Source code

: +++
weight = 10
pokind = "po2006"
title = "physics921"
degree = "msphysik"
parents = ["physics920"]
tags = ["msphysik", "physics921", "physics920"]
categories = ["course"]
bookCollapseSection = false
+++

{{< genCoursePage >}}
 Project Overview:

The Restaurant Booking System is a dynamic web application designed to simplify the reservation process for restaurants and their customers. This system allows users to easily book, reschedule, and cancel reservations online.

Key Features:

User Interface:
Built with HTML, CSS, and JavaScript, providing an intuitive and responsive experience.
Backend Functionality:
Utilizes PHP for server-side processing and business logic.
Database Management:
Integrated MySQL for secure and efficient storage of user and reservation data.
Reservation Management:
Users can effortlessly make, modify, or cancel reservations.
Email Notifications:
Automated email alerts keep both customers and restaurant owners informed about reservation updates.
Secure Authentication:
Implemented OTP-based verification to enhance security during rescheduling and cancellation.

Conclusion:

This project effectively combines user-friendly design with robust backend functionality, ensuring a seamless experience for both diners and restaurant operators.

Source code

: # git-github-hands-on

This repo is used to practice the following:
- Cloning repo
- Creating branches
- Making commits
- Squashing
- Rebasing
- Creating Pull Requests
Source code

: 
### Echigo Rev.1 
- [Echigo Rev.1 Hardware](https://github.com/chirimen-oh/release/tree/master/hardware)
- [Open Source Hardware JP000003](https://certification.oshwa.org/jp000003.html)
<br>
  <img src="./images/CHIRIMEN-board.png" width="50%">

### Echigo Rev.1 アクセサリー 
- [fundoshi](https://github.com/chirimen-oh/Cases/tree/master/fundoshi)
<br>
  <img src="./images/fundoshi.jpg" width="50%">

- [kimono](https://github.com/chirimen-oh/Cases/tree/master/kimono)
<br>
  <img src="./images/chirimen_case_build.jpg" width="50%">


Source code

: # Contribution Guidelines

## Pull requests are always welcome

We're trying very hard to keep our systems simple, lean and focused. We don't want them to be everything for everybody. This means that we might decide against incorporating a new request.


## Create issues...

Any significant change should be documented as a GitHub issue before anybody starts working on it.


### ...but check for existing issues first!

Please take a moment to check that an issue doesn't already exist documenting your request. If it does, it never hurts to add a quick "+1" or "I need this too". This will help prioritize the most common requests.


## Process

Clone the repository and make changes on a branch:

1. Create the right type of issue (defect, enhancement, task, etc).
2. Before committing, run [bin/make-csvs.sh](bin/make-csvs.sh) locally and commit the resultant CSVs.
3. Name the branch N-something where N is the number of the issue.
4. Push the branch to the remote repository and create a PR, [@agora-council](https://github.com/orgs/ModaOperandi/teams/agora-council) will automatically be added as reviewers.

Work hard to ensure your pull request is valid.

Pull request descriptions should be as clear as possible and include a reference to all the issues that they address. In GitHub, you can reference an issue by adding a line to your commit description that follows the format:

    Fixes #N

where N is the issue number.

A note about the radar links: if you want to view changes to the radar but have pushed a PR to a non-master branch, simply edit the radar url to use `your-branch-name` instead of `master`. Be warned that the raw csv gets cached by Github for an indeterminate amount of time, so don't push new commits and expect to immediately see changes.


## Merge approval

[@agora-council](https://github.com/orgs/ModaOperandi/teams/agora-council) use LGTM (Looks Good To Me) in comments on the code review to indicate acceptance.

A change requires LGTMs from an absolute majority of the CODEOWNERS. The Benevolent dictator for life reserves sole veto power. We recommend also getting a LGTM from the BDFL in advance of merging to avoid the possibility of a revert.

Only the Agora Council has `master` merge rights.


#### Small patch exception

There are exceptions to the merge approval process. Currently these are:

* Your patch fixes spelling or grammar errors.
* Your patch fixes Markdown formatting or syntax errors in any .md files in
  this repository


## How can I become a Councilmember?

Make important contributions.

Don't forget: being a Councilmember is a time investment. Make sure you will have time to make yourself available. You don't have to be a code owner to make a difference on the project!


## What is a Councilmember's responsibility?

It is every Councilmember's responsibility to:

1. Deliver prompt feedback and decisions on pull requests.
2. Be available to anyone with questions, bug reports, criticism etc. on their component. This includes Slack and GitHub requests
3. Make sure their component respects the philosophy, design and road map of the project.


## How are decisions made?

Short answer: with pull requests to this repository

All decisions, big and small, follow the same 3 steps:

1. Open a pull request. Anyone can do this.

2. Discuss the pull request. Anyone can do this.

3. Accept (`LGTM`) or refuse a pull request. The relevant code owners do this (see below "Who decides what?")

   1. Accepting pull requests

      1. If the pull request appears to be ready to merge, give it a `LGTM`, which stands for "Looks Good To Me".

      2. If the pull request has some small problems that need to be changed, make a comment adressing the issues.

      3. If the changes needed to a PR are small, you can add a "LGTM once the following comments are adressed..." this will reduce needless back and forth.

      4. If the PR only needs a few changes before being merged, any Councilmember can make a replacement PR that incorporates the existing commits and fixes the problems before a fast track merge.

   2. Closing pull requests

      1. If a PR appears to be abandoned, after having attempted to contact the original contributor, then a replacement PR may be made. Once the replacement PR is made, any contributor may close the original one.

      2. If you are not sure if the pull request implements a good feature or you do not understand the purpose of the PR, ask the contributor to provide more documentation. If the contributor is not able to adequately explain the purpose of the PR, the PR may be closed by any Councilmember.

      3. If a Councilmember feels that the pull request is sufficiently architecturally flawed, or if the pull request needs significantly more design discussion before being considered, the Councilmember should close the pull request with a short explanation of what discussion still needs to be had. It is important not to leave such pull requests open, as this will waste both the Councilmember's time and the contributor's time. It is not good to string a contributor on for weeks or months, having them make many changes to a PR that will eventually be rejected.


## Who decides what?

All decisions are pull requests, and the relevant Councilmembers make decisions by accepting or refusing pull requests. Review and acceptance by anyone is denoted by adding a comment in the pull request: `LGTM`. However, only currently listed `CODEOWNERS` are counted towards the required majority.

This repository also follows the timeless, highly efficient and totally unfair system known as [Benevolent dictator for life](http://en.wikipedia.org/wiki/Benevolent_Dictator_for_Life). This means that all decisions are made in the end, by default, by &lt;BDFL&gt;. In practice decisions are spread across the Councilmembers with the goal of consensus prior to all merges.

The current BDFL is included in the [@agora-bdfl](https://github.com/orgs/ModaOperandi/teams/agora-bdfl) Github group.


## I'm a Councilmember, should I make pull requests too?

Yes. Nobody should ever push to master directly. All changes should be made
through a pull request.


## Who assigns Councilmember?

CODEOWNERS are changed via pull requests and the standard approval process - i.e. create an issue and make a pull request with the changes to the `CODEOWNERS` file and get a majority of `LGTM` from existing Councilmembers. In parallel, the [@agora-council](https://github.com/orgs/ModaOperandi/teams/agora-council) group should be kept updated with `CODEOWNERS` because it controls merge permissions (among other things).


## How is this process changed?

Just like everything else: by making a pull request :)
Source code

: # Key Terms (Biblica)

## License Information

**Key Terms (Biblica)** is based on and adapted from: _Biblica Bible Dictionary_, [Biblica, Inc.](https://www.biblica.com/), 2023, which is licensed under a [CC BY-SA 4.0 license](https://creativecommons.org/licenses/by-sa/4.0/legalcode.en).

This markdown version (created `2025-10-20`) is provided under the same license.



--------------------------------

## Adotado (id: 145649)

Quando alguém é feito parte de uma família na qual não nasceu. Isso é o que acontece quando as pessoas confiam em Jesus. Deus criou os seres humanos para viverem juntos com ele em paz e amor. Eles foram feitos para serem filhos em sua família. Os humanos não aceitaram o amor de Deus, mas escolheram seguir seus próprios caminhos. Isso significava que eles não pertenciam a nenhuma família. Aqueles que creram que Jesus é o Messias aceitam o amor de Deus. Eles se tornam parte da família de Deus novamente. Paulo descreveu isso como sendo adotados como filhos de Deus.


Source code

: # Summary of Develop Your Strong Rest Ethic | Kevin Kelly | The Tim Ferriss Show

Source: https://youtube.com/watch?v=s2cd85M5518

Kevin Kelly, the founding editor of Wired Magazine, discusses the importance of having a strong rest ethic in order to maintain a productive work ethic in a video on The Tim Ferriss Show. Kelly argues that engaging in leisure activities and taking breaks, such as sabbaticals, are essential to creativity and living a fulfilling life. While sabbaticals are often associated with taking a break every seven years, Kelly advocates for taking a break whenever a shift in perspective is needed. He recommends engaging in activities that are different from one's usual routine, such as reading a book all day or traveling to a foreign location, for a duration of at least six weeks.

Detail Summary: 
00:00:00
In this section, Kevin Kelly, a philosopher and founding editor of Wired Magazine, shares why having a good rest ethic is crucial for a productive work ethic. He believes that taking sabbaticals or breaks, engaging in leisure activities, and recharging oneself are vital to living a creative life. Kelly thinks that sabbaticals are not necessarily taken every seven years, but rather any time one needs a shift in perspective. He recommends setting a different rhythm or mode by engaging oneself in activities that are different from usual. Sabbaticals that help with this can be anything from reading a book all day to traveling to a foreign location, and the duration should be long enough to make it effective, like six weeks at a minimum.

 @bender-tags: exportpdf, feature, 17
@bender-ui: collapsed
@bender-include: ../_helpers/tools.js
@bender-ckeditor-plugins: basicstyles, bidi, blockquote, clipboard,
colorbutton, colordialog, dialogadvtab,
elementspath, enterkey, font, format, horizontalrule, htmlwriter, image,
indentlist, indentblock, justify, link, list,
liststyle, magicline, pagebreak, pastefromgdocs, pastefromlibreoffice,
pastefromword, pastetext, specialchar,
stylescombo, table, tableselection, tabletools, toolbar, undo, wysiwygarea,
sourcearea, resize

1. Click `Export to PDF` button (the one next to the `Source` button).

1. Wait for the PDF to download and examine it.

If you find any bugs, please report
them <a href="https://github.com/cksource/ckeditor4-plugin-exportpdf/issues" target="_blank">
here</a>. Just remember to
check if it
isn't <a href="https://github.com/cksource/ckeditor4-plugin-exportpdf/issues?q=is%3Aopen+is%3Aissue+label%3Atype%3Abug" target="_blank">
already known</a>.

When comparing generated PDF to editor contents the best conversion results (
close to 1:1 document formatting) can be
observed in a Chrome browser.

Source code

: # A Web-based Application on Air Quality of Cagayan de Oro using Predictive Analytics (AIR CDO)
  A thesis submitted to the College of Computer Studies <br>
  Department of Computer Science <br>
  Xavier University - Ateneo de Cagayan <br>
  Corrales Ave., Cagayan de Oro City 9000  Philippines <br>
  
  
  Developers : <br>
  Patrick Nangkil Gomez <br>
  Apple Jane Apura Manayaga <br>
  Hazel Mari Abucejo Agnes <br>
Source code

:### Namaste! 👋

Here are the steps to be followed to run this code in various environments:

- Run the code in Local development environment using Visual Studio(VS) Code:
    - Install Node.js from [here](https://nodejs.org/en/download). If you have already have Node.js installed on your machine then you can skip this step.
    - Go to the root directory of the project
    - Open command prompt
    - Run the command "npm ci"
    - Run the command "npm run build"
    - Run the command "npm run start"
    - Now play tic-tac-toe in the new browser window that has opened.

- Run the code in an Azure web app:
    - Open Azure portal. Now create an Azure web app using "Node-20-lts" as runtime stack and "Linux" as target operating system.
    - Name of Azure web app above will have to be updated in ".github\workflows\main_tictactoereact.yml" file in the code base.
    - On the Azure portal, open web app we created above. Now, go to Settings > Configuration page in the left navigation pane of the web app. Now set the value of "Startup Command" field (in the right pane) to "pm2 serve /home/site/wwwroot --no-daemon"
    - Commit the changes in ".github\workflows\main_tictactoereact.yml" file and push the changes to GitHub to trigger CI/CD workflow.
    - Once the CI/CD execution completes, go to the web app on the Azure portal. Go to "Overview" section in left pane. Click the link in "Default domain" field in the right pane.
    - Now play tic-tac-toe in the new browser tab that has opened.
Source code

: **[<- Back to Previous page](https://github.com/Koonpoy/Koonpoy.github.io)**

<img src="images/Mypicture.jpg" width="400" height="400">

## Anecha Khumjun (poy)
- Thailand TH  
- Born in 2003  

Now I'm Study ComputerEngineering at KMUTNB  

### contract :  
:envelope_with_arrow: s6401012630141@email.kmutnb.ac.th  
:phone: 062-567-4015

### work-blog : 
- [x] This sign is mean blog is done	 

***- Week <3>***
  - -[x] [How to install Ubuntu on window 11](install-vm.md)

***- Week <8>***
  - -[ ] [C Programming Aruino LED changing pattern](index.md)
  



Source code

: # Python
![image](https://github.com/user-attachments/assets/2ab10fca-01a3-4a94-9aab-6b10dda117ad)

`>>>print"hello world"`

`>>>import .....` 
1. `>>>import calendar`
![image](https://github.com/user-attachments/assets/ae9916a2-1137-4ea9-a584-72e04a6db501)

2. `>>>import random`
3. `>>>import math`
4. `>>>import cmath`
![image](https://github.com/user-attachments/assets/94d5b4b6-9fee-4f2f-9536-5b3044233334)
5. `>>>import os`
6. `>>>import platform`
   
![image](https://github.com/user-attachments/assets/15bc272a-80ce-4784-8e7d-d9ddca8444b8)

+---+

_Goal of the exercise_
Return, unchanged, the lines of the records from the one containing "If you find any bugs, please report" through the one containing "already known</a>.", both included.

_Solution to this task_
If you find any bugs, please report
them <a href="https://github.com/cksource/ckeditor4-plugin-exportpdf/issues" target="_blank">
here</a>. Just remember to
check if it
isn't <a href="https://github.com/cksource/ckeditor4-plugin-exportpdf/issues?q=is%3Aopen+is%3Aissue+label%3Atype%3Abug" target="_blank">
already known</a>.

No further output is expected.